→ **DATASET RECORDS**
—————
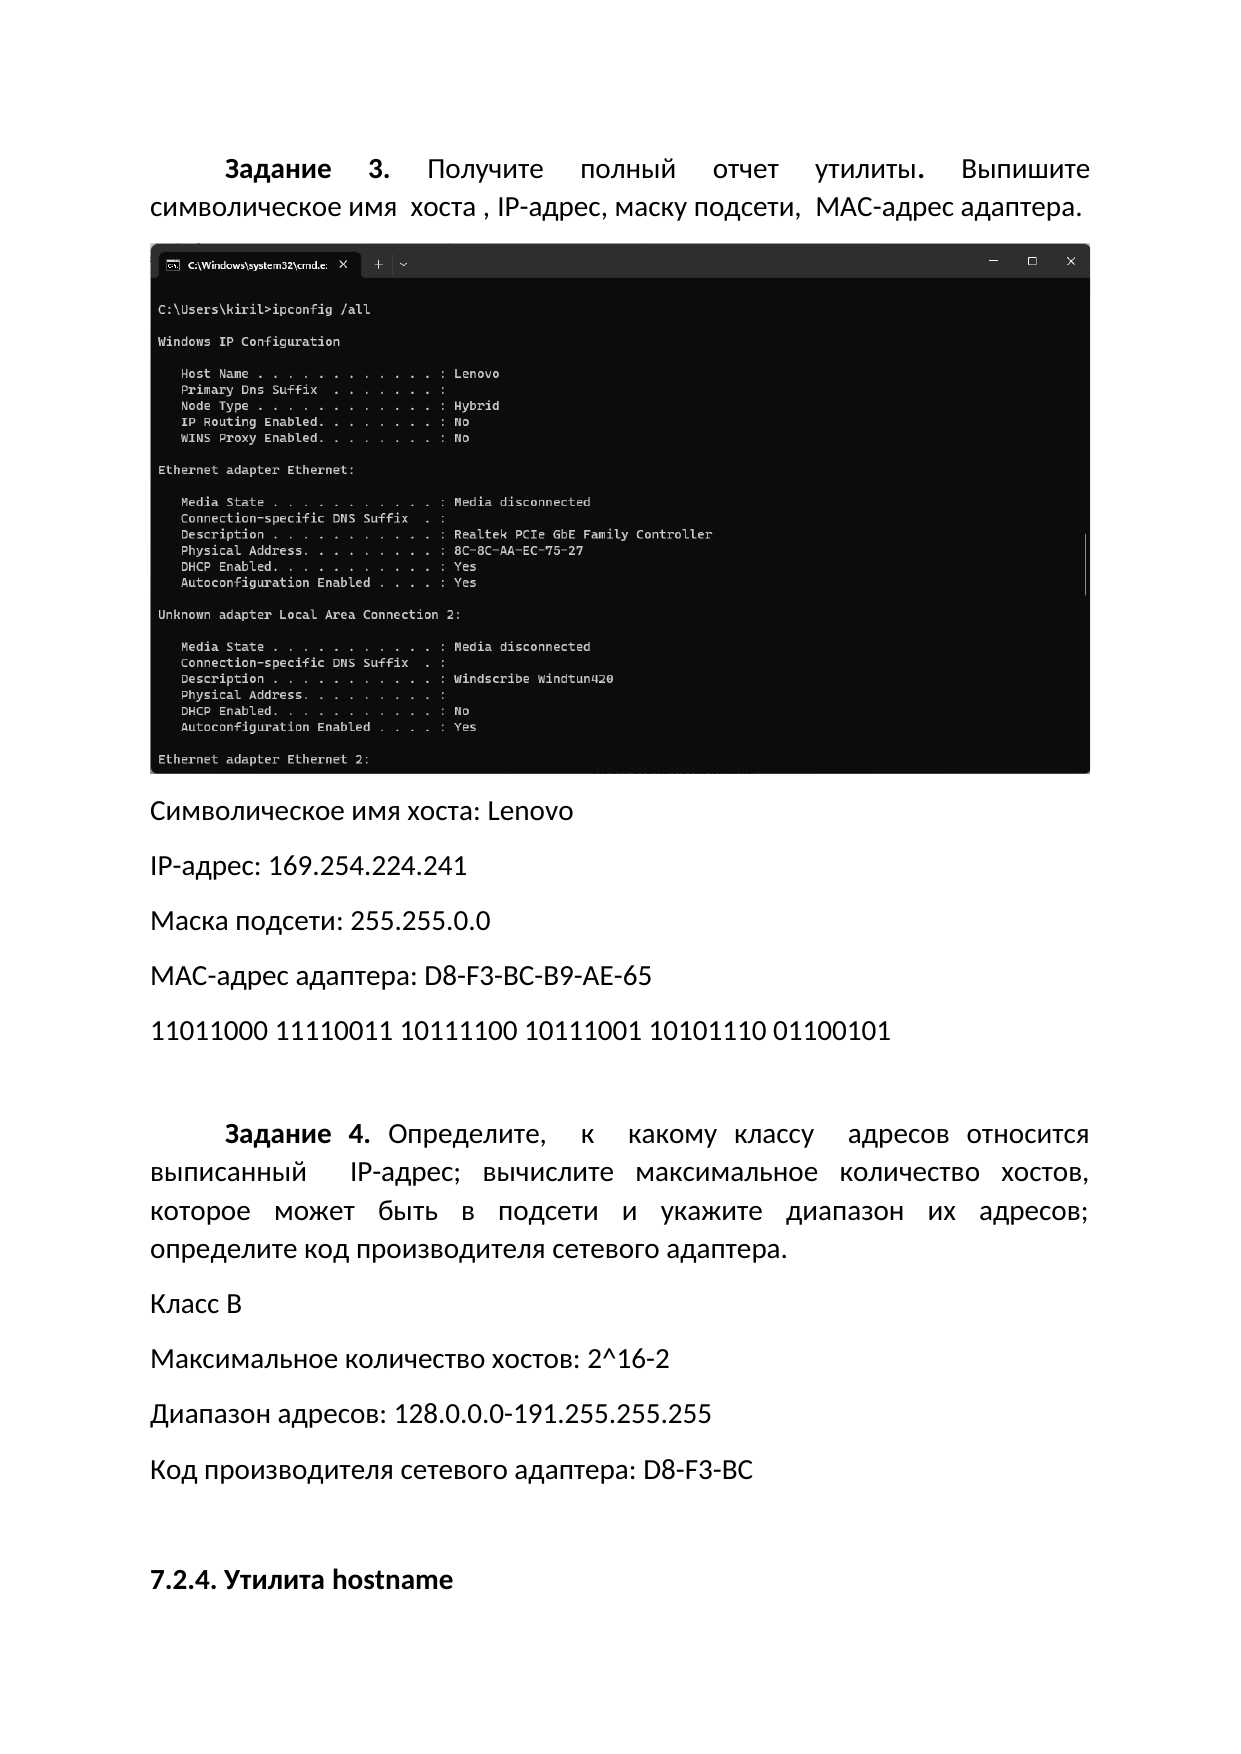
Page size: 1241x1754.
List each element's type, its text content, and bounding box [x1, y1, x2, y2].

text Задание 3. Получите полный отчет утилиты. Выпишите символическое имя хоста , IP-адрес, маску подсети, MAC-адрес адаптера. [150, 150, 1090, 224]
text 11011000 11110011 10111100 10111001 10101110 01100101 [150, 1012, 1090, 1048]
text Код производителя сетевого адаптера: D8-F3-BC [150, 1451, 1090, 1486]
text Маска подсети: 255.255.0.0 [150, 902, 1090, 938]
text Символическое имя хоста: Lenovo [150, 792, 1090, 828]
text IP-адрес: 169.254.224.241 [150, 847, 1090, 883]
text Класс B [150, 1285, 1090, 1321]
text 7.2.4. Утилита hostname [150, 1561, 1090, 1597]
picture [150, 243, 1091, 774]
text MAC-адрес адаптера: D8-F3-BC-B9-AE-65 [150, 957, 1090, 993]
text Диапазон адресов: 128.0.0.0-191.255.255.255 [150, 1396, 1090, 1431]
text Максимальное количество хостов: 2^16-2 [150, 1341, 1090, 1376]
text Задание 4. Определите, к какому классу адресов относится выписанный IP-адрес; вычислите максимальное количество хостов, которое может быть в подсети и укажите диапазон их адресов; определите код производителя сетевого адаптера. [150, 1115, 1090, 1266]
—————
→ **INSTRUCTIONS TO FOLLOW**
Each line of the listing that includes the word "хоста" should be copied out.

→ **SOLUTION BELOW**
text Задание 3. Получите полный отчет утилиты. Выпишите символическое имя хоста , IP-адрес, маску подсети, MAC-адрес адаптера. [150, 150, 1090, 224]
text Символическое имя хоста: Lenovo [150, 792, 1090, 828]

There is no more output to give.